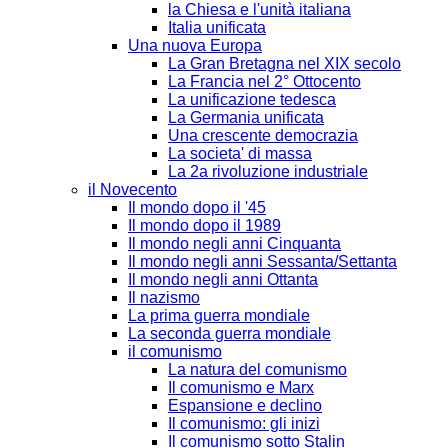
la Chiesa e l'unità italiana
Italia unificata
Una nuova Europa
La Gran Bretagna nel XIX secolo
La Francia nel 2° Ottocento
La unificazione tedesca
La Germania unificata
Una crescente democrazia
La societa' di massa
La 2a rivoluzione industriale
il Novecento
Il mondo dopo il '45
Il mondo dopo il 1989
Il mondo negli anni Cinquanta
Il mondo negli anni Sessanta/Settanta
Il mondo negli anni Ottanta
Il nazismo
La prima guerra mondiale
La seconda guerra mondiale
il comunismo
La natura del comunismo
Il comunismo e Marx
Espansione e declino
Il comunismo: gli inizi
Il comunismo sotto Stalin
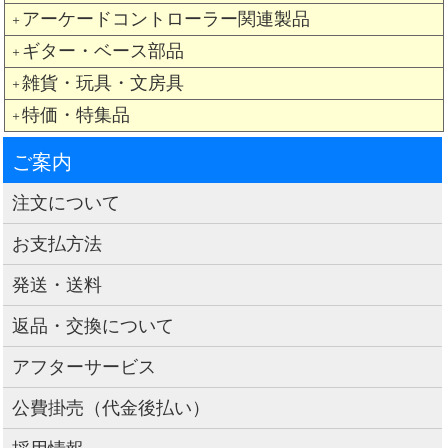
アーケードコントローラー関連製品
＋
ギター・ベース部品
＋
雑貨・玩具・文房具
＋
特価・特集品
＋
ご案内
注文について
お支払方法
発送・送料
返品・交換について
アフターサービス
公費掛売（代金後払い）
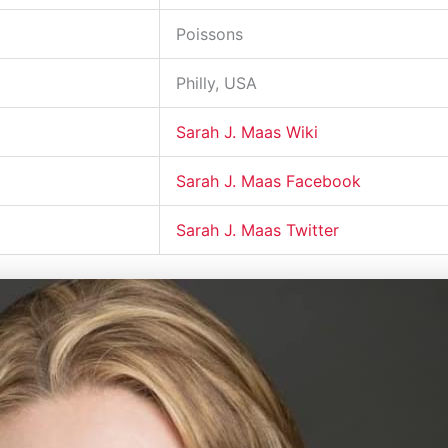
Poissons
Philly, USA
Sarah J. Maas Wiki
Sarah J. Maas Facebook
Sarah J. Maas Twitter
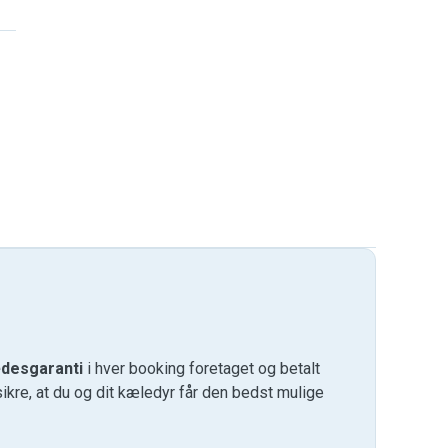
desgaranti
i hver booking foretaget og betalt
kre, at du og dit kæledyr får den bedst mulige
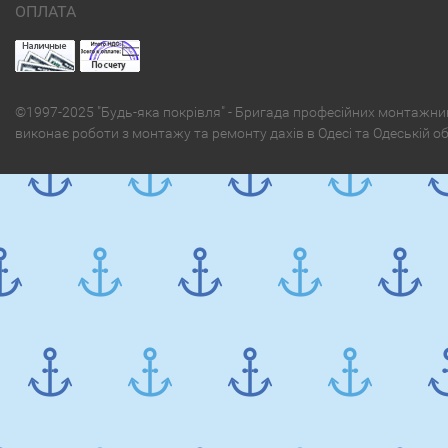
ОПЛАТА
©1997-2025 "Будь-яка покрівля" - Бригада професійних монтажни
виконає роботи з монтажу та ремонту дахів в Одесі та Одеській о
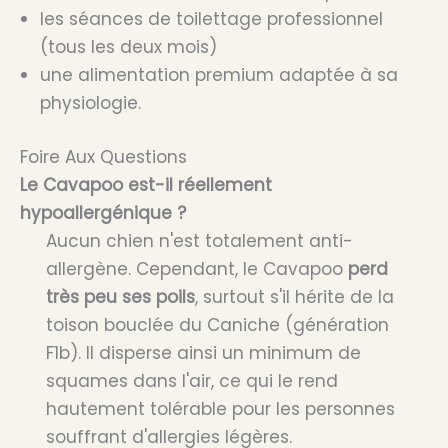
les séances de toilettage professionnel
(tous les deux mois)
une alimentation premium adaptée à sa
physiologie.
Foire Aux Questions
Le Cavapoo est-il réellement
hypoallergénique ?
Aucun chien n'est totalement anti-
allergène. Cependant, le Cavapoo
perd
très peu ses poils
, surtout s'il hérite de la
toison bouclée du Caniche (génération
F1b). Il disperse ainsi un minimum de
squames dans l'air, ce qui le rend
hautement tolérable pour les personnes
souffrant d'allergies légères.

——

Brief:
Go through the material and copy each line that contains "Maas".

Answer:
Sarah J. Maas Wiki
Sarah J. Maas Facebook
Sarah J. Maas Twitter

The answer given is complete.